Revenue

Jumat, 14 Oktober 2011

IDENTITAS


Pada suatu hari di pameran lukisan, Saya melihat drawing karya seseorang yang tentu saja saya kenal orangnya. Saya melihat drwaing tersebut, sebuah patung liberti berwarna hitam dan biru, tetapi tidak seperti laiknya liberti yang sebenarnya, pelukis tersebut mengganti obor yang di usung tangan kanannya oleh sebuah pot bunga. Mula-mula saya jadi ingin tertawa melihat karya tersebut sambil bertanya,
“kenapa ya, ko obornya di ganti oleh pot bunga”.
sambil melihat-lihat lukisan lain di sekitar dinding itu saya membayangkan drawing tadi, dan tiba-tiba ada seorang teman untuk mengajak ngbrol dengan sendirinya saya lupa dengan drawing itu dan keasyikan mengobrol sampai pulang.

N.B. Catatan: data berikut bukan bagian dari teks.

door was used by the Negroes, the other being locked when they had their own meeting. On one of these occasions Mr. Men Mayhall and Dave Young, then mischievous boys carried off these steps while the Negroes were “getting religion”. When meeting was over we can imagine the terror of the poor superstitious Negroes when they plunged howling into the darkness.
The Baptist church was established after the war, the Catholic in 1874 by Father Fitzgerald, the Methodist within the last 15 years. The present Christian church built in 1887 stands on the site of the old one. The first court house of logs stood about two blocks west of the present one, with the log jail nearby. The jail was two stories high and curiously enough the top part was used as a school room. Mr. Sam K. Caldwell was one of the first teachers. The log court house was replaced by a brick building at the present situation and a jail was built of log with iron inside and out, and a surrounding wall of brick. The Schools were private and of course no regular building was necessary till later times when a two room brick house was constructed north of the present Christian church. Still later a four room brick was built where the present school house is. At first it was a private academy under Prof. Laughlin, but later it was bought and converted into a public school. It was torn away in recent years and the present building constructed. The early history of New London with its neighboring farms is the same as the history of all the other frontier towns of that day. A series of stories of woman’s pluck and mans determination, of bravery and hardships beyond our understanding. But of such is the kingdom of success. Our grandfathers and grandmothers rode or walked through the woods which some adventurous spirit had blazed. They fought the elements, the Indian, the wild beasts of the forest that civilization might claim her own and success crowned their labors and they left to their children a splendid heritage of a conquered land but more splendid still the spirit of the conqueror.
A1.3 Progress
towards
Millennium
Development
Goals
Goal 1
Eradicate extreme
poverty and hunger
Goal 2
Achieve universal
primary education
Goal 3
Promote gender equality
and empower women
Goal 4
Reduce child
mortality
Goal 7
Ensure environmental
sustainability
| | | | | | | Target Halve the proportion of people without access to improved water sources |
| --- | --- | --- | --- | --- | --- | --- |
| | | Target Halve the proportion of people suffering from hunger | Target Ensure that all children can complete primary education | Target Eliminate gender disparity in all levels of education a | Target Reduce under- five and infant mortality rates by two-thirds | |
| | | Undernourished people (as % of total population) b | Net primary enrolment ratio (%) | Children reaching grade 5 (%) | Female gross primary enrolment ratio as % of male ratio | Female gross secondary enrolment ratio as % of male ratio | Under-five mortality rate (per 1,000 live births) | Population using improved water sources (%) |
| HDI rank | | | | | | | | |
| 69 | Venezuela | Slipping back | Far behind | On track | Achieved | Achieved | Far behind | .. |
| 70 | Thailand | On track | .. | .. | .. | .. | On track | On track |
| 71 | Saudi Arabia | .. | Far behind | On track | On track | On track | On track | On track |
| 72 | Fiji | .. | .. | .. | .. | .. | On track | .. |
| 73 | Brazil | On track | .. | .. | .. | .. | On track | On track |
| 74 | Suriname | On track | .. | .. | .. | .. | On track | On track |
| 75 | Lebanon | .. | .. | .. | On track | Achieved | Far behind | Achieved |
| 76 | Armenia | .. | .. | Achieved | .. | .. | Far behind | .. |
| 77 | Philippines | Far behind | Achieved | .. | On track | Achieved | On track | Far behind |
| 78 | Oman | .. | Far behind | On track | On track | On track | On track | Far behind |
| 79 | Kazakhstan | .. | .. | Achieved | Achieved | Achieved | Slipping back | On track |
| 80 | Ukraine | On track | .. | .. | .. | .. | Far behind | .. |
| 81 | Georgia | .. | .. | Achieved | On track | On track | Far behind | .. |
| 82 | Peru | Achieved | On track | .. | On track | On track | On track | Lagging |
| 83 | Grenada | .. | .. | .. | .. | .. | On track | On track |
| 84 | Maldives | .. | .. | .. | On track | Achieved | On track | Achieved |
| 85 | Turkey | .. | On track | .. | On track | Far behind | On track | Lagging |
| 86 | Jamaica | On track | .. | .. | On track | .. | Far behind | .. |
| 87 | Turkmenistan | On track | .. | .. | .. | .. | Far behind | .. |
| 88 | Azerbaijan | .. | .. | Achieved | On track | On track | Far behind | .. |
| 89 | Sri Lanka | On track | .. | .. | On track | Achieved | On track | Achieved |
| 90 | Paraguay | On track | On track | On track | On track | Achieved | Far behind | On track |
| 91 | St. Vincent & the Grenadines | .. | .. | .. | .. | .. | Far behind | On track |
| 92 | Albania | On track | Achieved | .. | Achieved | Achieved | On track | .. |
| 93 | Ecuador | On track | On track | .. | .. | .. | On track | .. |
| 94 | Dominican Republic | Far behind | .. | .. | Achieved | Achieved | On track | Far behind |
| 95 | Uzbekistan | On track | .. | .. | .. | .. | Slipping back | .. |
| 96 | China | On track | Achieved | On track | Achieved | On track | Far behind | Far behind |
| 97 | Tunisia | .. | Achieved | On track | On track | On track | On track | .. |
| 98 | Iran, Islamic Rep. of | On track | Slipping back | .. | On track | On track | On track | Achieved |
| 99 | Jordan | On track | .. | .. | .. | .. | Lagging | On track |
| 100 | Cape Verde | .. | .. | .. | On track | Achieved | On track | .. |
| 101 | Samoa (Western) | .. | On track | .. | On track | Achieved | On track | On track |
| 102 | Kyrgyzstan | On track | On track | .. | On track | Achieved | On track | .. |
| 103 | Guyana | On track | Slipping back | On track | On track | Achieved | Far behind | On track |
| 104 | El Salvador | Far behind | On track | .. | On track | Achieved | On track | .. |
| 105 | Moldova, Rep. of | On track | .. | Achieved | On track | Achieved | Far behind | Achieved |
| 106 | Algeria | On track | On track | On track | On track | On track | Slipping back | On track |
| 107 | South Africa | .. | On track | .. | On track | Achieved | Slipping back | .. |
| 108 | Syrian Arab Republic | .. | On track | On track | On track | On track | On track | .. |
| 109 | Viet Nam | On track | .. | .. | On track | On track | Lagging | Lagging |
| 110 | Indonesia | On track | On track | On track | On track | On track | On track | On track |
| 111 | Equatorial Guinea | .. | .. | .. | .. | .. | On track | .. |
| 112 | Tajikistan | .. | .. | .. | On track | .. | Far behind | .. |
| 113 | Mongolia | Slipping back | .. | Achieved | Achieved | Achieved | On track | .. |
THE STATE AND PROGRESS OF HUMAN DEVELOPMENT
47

Berangkatlah saya ke tempat Tolabul Ilmu, tempatnya lumayan cukup jauh dari tempat menitipkan baju dan sepatu, tentu nya saya di perjalan sebelum tiba di sana sempat berpikir

“ jikalau menuntut ilmu mendapat pahala, apalagi jauh tempatnya wah, pahalanya juga pasti di tambah”
Namun dengan jarak 15 menit saya pun tiba di sana. Dengan panas dan penuh keringat memenuhi tubuh saya kembali bertanya
“ memang siapa yang akan menambah pahalanya, meskipun tempat tolabul ilmu saya jauh dan sedikit menguras keringat dan mengeluarkan kocek uang”
Sambil menghela nafas, Saya memang seorang mahasiswa yang “tidak disiplin” katanya, memang itu kata seorang dosen,
“sudah datangnya kesiangan ke kelas lalu tidak memakai sepatu dan berpakain tidak rapih”
Memang waktu itu saya tidak mekakai sepatu, hanya memakai sendal saja dan memakai pakaian seadanya. sebelumnya memang saya tidak mandi karen di kostan stok air sedang habis jadi ya seadanya sajalah, tetapi yang penting gosok gigi agar tak bau nafas.
fikir saya begini
“ yang penting gosok gigi meskipun tidak mandi asalkan jangan korupsi tetapi harus berbaik hati. 
Setelah itu, saya duduk di bangku sambil menyadari kesalahan saya sebagai mahasiswa yang “tidak disiplin” atau setidaknya tidak mematuhi aturan perkuliahan yang seharusnya. Tetapi tiba-tiba saya tidak memperhatikan dosen tersebut ketika menerangkan mata kuliah tersebut, pikiran malah terus bertanya-tanya, sebenarnya aturan mahasiwa harus memakai pakaiain rapi itu dari mana dan apabila saya hanya memakai kain “ sarung” saja ke kelas akan seperti apa, dengan itu sebenarnya pola pemikiran dari mana sich, dan terus bertanya, pikiran saya kadang jalan-jalan ke alun-alun Bandung yang katanya sich kota mode “ faris Van java” gitu loh, terus pikiran berjalan-jalan ke tempat di kampus yang sedang di bangun, lebih teapatnya sudah retak gitu dech, nah tiba-tiba saya teringat perkataan teman saya yang tampan dari Milenia Corporation tepatnya Cileunyi Group ia memang pengusaha Counter. di samping itu, ia punya media juga, ia sempat berkata begini
“ ah saya mah kalau kuliah mau pakai peci hitam saja”
mungin saja, saya pikir ia alumni Pondok Pesantren, ah saya semakin pusing saja bila berjalan-jalan terus, sudah lah saya tidak mau mengingat itu lagi sambil jam mata kuliah sebentar lagi selesai.
Memang semua harus di pertanggung jawabkan.
Setelah ucapan teman saya di atas, ia bertanya kepada teman saya yang satu lagi. Begini katanya “ kenapa rambutmu gondrong, kamu harus mempertanggung jawabkanya juga lho”dan mungkin ada yang lebih bijak juga kata teman saya juga si tampan dari milenia itu tadi. nah ketika saya katanya ditanya oleh ayah yang budiman setelah kuliah begini
“ ayah, saya mempunyai tanggung jawab yang lebih besar lagi”.
Ya, begitulah hidup memang penuh pertanggung jawaban. Ketika seorang pemuda menteskan airmani pun harus tanggung jawab apabila kekasihnya hamil. Nah saya kembali lagi memperhatikan dosen tadi sambil menggerutu dalam hati
“ pak, bapak juga harus bertanggung jawab juga, karena hidup ini tanggung jawab”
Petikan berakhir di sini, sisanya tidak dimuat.